Cora’s door opened and closed softly, and Laura, barefooted, stole to the bed and put an arm about the shaking form of her sister.
“The drunken beast!” sobbed Cora. “It’s to disgrace me! That’s what he wants. He’d like nothing better than headlines in the papers: `Ray Vilas arrested at the Madison residence’!” She choked with anger and mortification. “The neighbours——”
“They’re nearly all away,” whispered Laura. “You needn’t fear——”
“Hark!”
The voice stopped singing, and began to mumble incoherently; then it rose again in a lamentable outcry:
“Oh, God of the fallen, be Thou merciful to me!
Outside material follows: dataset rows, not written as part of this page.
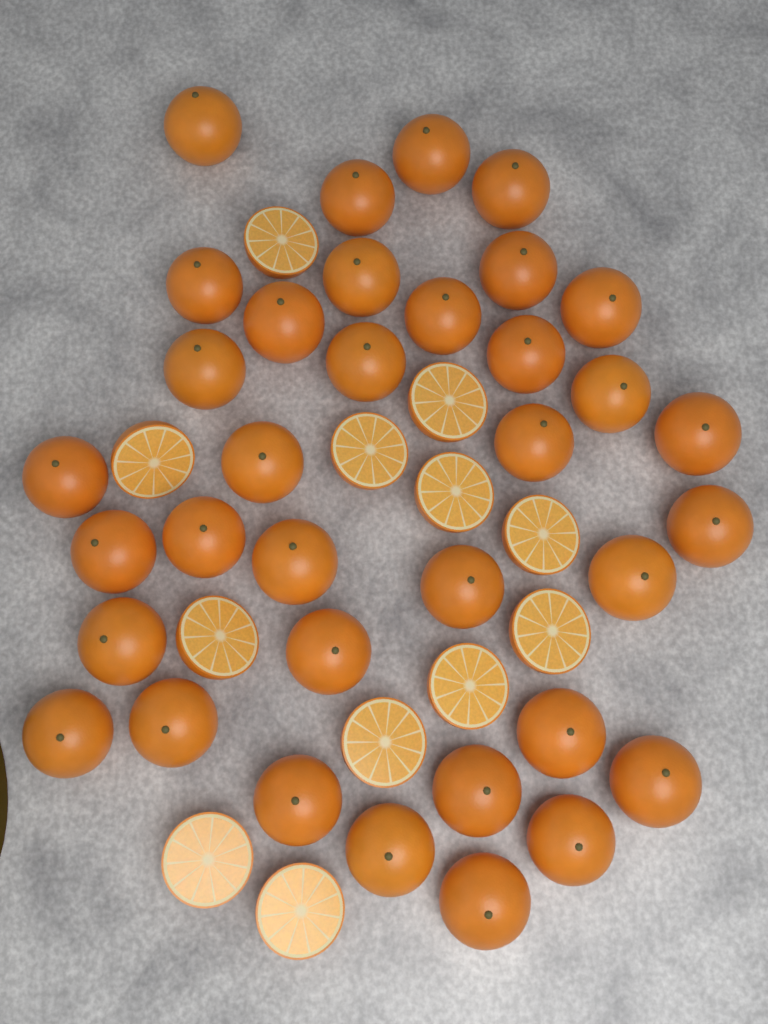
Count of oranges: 35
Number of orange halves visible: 12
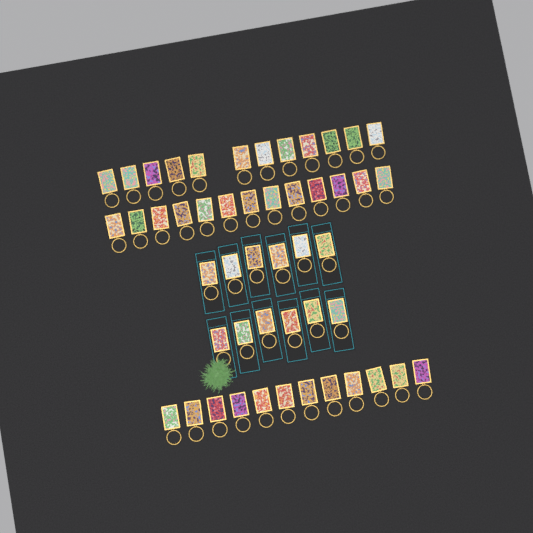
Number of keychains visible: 49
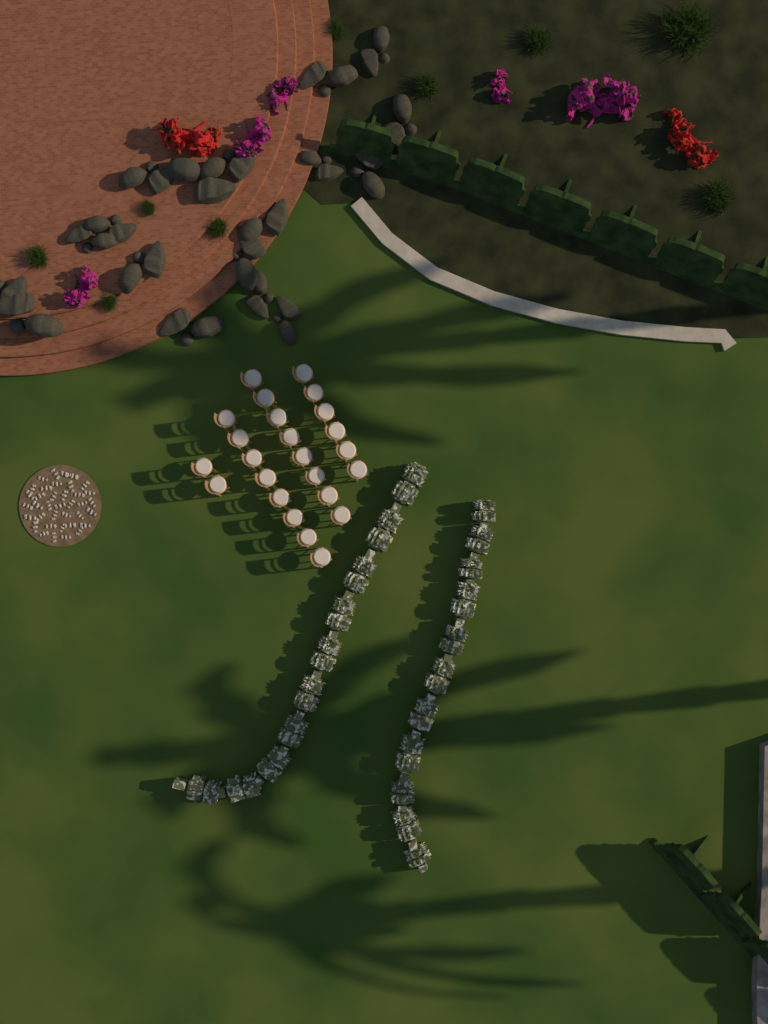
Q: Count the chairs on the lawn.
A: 24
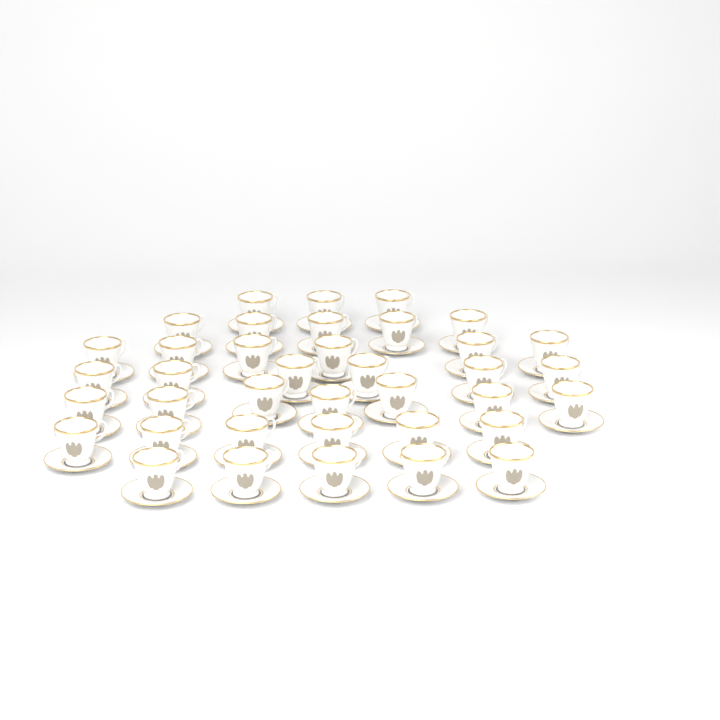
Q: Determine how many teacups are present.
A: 38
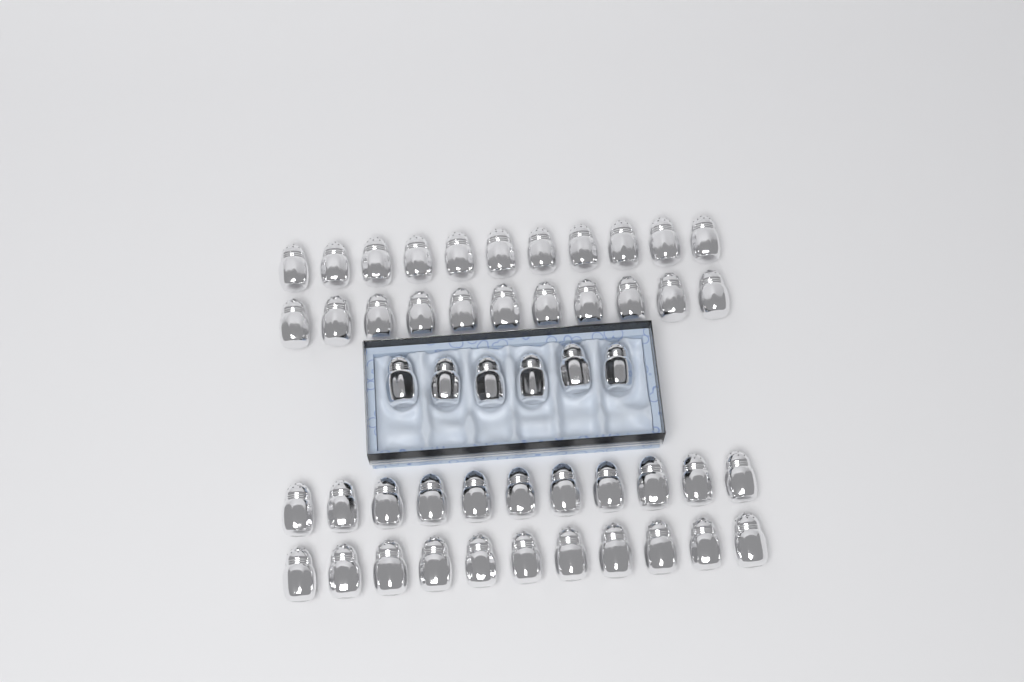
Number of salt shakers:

Be Thou merciful—merciful—merciful” . . .
“MERCIFUL, MERCIFUL, MERCIFUL!” it shrieked, over and over, with increasing loudness, and to such nerve-racking effect that Cora, gasping, beat the bedclothes frantically with her hands at each iteration.
The transom over the door became luminous; some one had lighted the gas in the upper hall. Both girls jumped from the bed, ran to the door, and opened it. Their mother, wearing a red wrapper, was standing at the head of the stairs, which Mr. Madison, in his night-shirt and slippers, was slowly and heavily descending.
Before he reached the front door, the voice outside ceased its dreadful plaint with the abrupt anti-climax of a phonograph stopped in the middle of a record. There was the sound of a struggle and wrestling, a turmoil in the wet shrubberies, branches cracking.
“Let me go, da——” cried the voice, drowned again at half a word, as by a powerful hand upon a screaming mouth.